REQUIREMENT =
Your answer must be the lines of the material below, exactly as written, from its first line through the line with "Sell House Without Agent", and no pictures.

DATA FOR REVIEW =
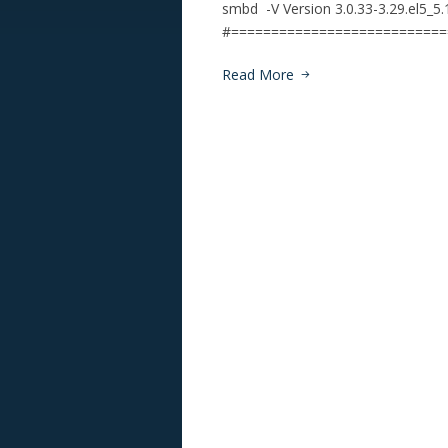
smbd -V Version 3.0.33-3.29.el5_5
#=========================
Read More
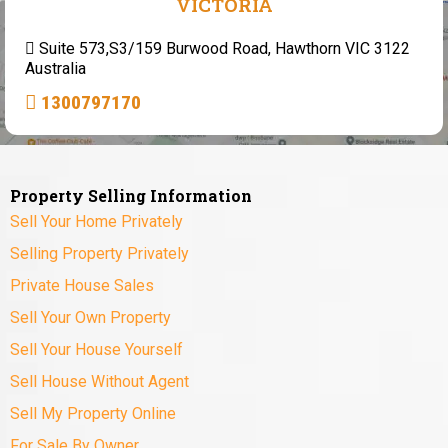
VICTORIA
Suite 573,S3/159 Burwood Road, Hawthorn VIC 3122
Australia
1300797170
Property Selling Information
Sell Your Home Privately
Selling Property Privately
Private House Sales
Sell Your Own Property
Sell Your House Yourself
Sell House Without Agent
Sell My Property Online
For Sale By Owner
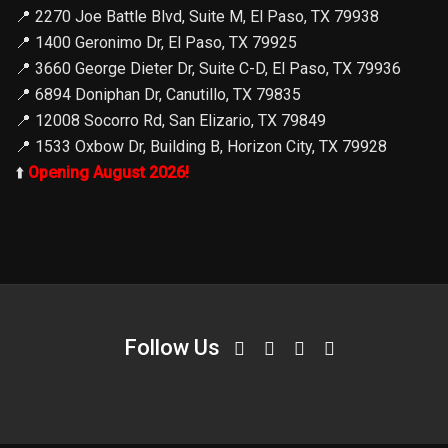
📍
2270 Joe Battle Blvd, Suite M, El Paso, TX 79938
📍
1400 Geronimo Dr, El Paso, TX 79925
📍
3660 George Dieter Dr, Suite C-D, El Paso, TX 79936
📍
6894 Doniphan Dr, Canutillo, TX 79835
📍
12008 Socorro Rd, San Elizario, TX 79849
📍
1533 Oxbow Dr, Building B, Horizon City, TX 79928
⬆️
Opening August 2026!
Follow Us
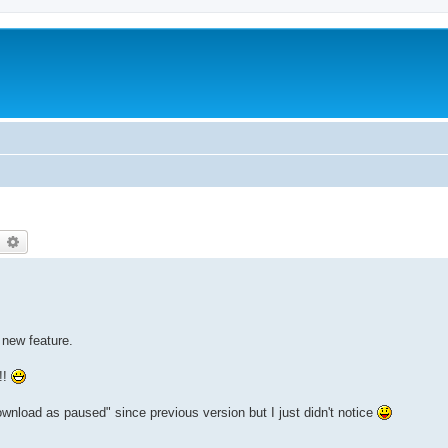
earch
Advanced search
s new feature.
!!
ownload as paused" since previous version but I just didn't notice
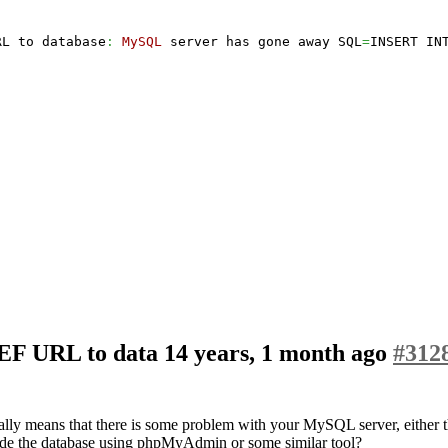
RL to database
:
MySQL
 server has gone away SQL
=
INSERT IN
SEF URL to data
14 years, 1 month ago
#312
y means that there is some problem with your MySQL server, either th
nside the database using phpMyAdmin or some similar tool?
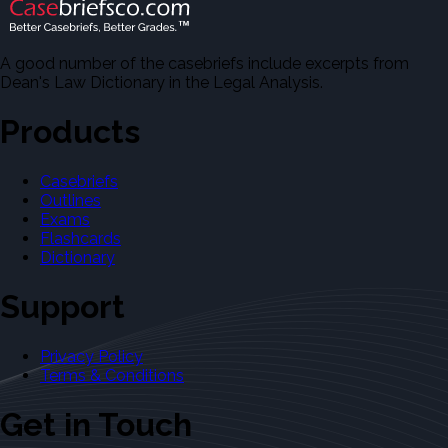
A good number of the casebriefs include excerpts from
Dean's Law Dictionary in the Legal Analysis.
Products
Casebriefs
Outlines
Exams
Flashcards
Dictionary
Support
Privacy Policy
Terms & Conditions
Get in Touch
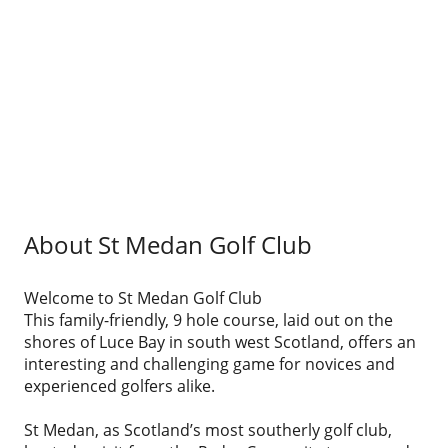
About St Medan Golf Club
Welcome to St Medan Golf Club
This family-friendly, 9 hole course, laid out on the
shores of Luce Bay in south west Scotland, offers an
interesting and challenging game for novices and
experienced golfers alike.
St Medan, as Scotland’s most southerly golf club,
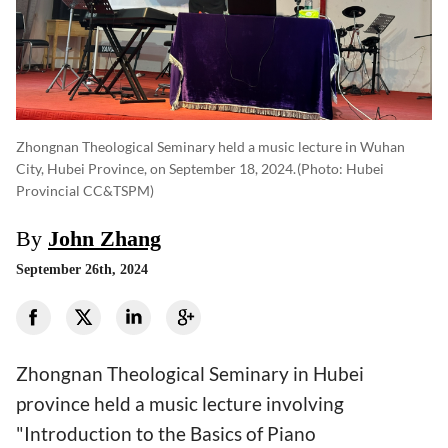
Zhongnan Theological Seminary held a music lecture in Wuhan
City, Hubei Province, on September 18, 2024.
(photo: Hubei
Provincial CC&TSPM)
By
John Zhang
September 26th, 2024
Zhongnan Theological Seminary in Hubei
province held a music lecture involving
"Introduction to the Basics of Piano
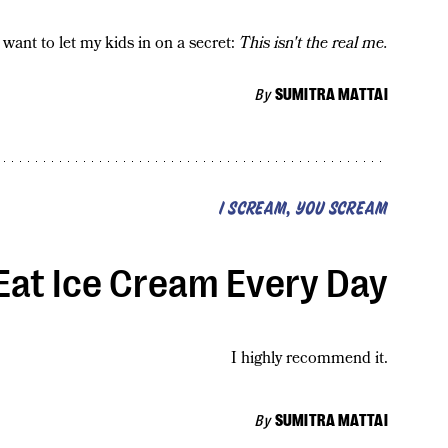
 want to let my kids in on a secret:
This isn't the real me.
By
SUMITRA MATTAI
I SCREAM, YOU SCREAM
 Eat Ice Cream Every Day
I highly recommend it.
By
SUMITRA MATTAI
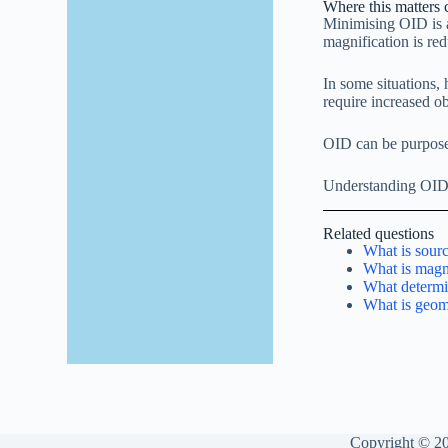
Where this matters c
Minimising OID is a
magnification is re
In some situations,
require increased ob
OID can be purposefu
Understanding OID h
Related questions
What is sour
What is magni
What determi
What is geom
Copyright © 20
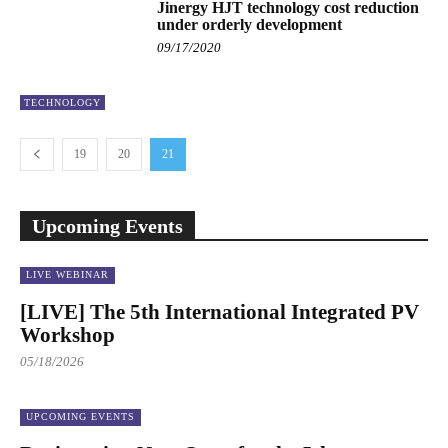
Jinergy HJT technology cost reduction
under orderly development
09/17/2020
TECHNOLOGY
19
20
21
Upcoming Events
LIVE WEBINAR
[LIVE] The 5th International Integrated PV
Workshop
05/18/2026
UPCOMING EVENTS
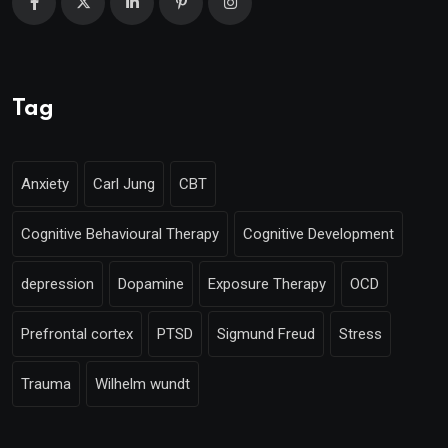
Tag
Anxiety
Carl Jung
CBT
Cognitive Behavioural Therapy
Cognitive Development
depression
Dopamine
Exposure Therapy
OCD
Prefrontal cortex
PTSD
Sigmund Freud
Stress
Trauma
Wilhelm wundt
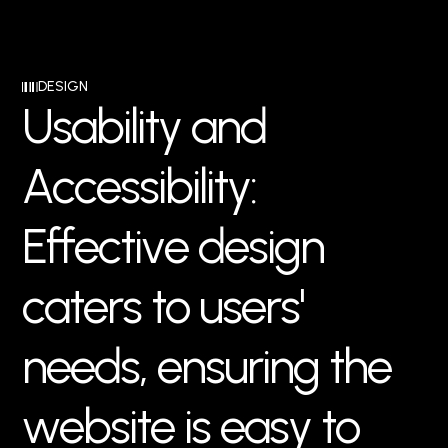
DESIGN
U
s
a
b
i
l
i
t
y
a
n
d
A
c
c
e
s
s
i
b
i
l
i
t
y
:
E
f
f
e
c
t
i
v
e
d
e
s
i
g
n
c
a
t
e
r
s
t
o
u
s
e
r
s
'
n
e
e
d
s
,
e
n
s
u
r
i
n
g
t
h
e
w
e
b
s
i
t
e
i
s
e
a
s
y
t
o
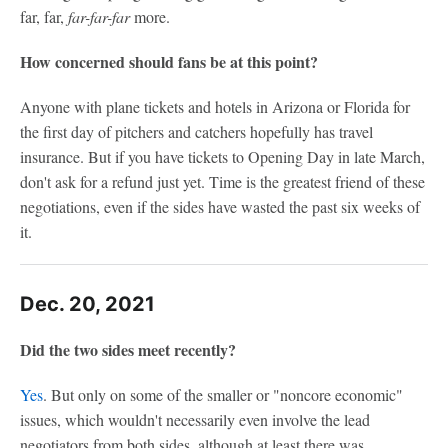
far, far,
far-far-far
more.
How concerned should fans be at this point?
Anyone with plane tickets and hotels in Arizona or Florida for
the first day of pitchers and catchers hopefully has travel
insurance. But if you have tickets to Opening Day in late March,
don't ask for a refund just yet. Time is the greatest friend of these
negotiations, even if the sides have wasted the past six weeks of
it.
Dec. 20, 2021
Did the two sides meet recently?
Yes
. But only on some of the smaller or "noncore economic"
issues, which wouldn't necessarily even involve the lead
negotiators from both sides, although at least there was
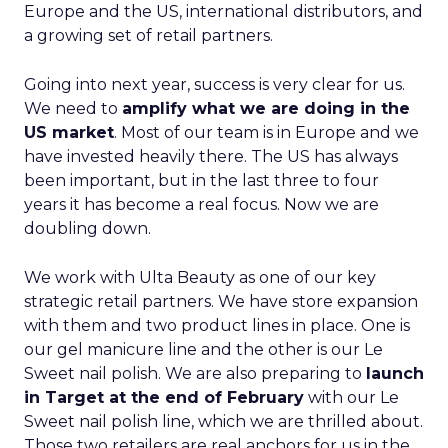
Europe and the US, international distributors, and
a growing set of retail partners.
Going into next year, success is very clear for us.
We need to
amplify what we are doing in the
US market
. Most of our team is in Europe and we
have invested heavily there. The US has always
been important, but in the last three to four
years it has become a real focus. Now we are
doubling down.
We work with Ulta Beauty as one of our key
strategic retail partners. We have store expansion
with them and two product lines in place. One is
our gel manicure line and the other is our Le
Sweet nail polish. We are also preparing to
launch
in Target at the end of February
with our Le
Sweet nail polish line, which we are thrilled about.
Those two retailers are real anchors for us in the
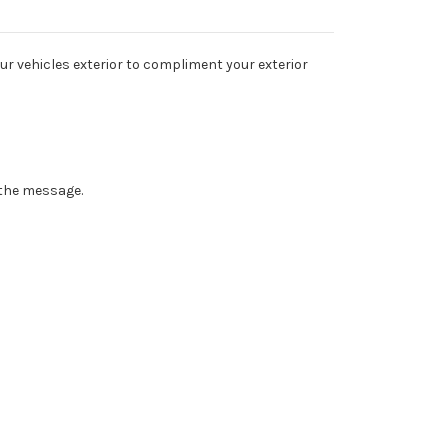
ur vehicles exterior to compliment your exterior
n the message.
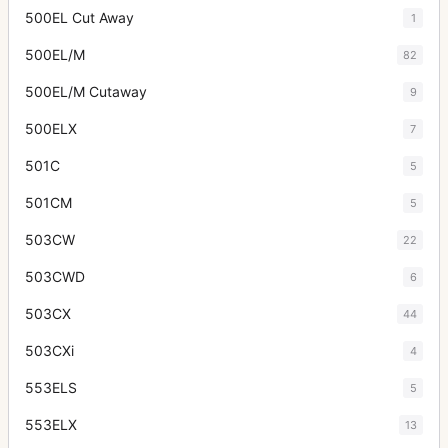
500EL Cut Away
1
500EL/M
82
500EL/M Cutaway
9
500ELX
7
501C
5
501CM
5
503CW
22
503CWD
6
503CX
44
503CXi
4
553ELS
5
553ELX
13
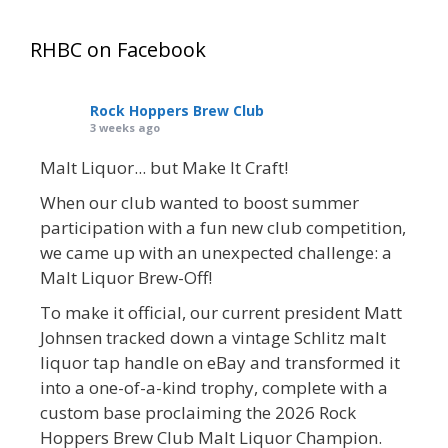
RHBC on Facebook
Rock Hoppers Brew Club
3 weeks ago
Malt Liquor... but Make It Craft!
When our club wanted to boost summer
participation with a fun new club competition,
we came up with an unexpected challenge: a
Malt Liquor Brew-Off!
To make it official, our current president Matt
Johnsen tracked down a vintage Schlitz malt
liquor tap handle on eBay and transformed it
into a one-of-a-kind trophy, complete with a
custom base proclaiming the 2026 Rock
Hoppers Brew Club Malt Liquor Champion.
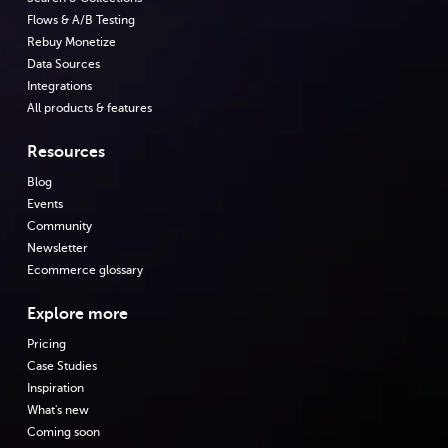
Flows & A/B Testing
Rebuy Monetize
Data Sources
Integrations
All products & features
Resources
Blog
Events
Community
Newsletter
Ecommerce glossary
Explore more
Pricing
Case Studies
Inspiration
What's new
Coming soon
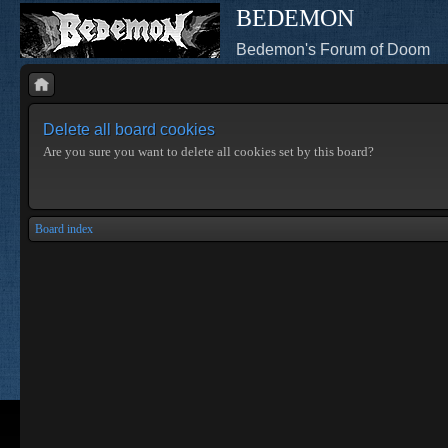
BEDEMON
Bedemon's Forum of Doom
Delete all board cookies
Are you sure you want to delete all cookies set by this board?
Board index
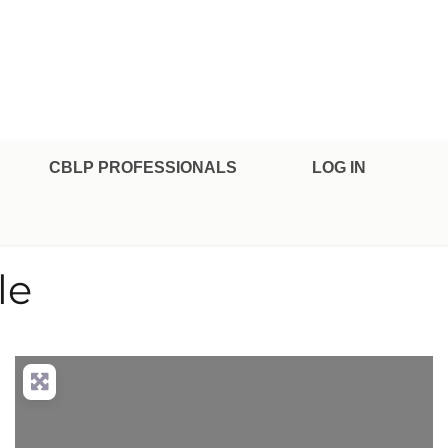
CBLP PROFESSIONALS
LOG IN
le
nced Filters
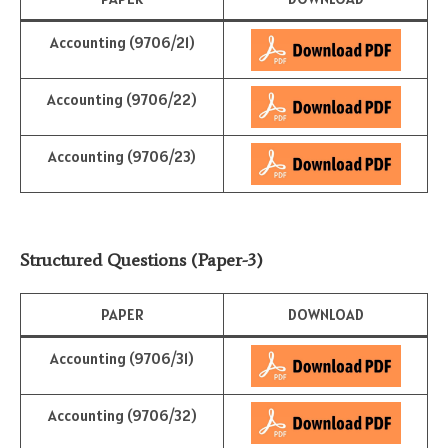
Accounting (9706/21)
Accounting (9706/22)
Accounting (9706/23)
Structured Questions (Paper-3)
PAPER
DOWNLOAD
Accounting (9706/31)
Accounting (9706/32)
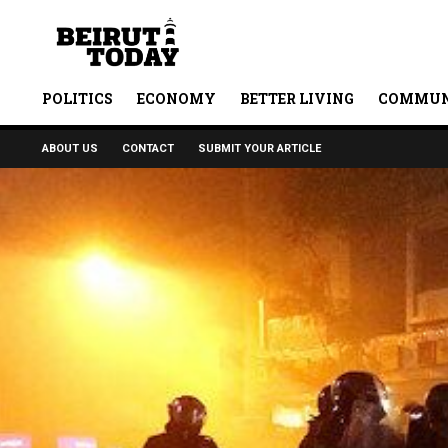
POLITICS
ECONOMY
BETTER LIVING
COMMUN
ABOUT US
CONTACT
SUBMIT YOUR ARTICLE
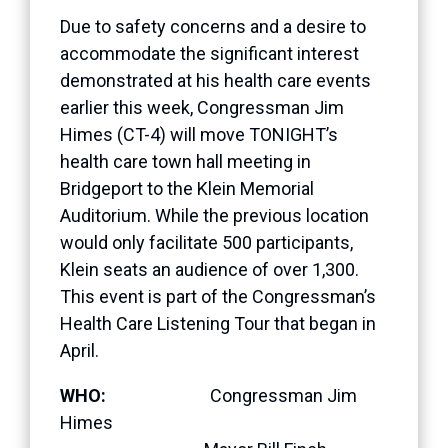
Due to safety concerns and a desire to
accommodate the significant interest
demonstrated at his health care events
earlier this week, Congressman Jim
Himes (CT-4) will move TONIGHT’s
health care town hall meeting in
Bridgeport to the Klein Memorial
Auditorium. While the previous location
would only facilitate 500 participants,
Klein seats an audience of over 1,300.
This event is part of the Congressman’s
Health Care Listening Tour that began in
April.
WHO:
Congressman Jim
Himes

SOLUTION TO THIS TASK =
smbd -V Version 3.0.33-3.29.el5_5
#=========================
Read More
VICTORIA
Suite 573,S3/159 Burwood Road, Hawthorn VIC 3122
Australia
1300797170
Property Selling Information
Sell Your Home Privately
Selling Property Privately
Private House Sales
Sell Your Own Property
Sell Your House Yourself
Sell House Without Agent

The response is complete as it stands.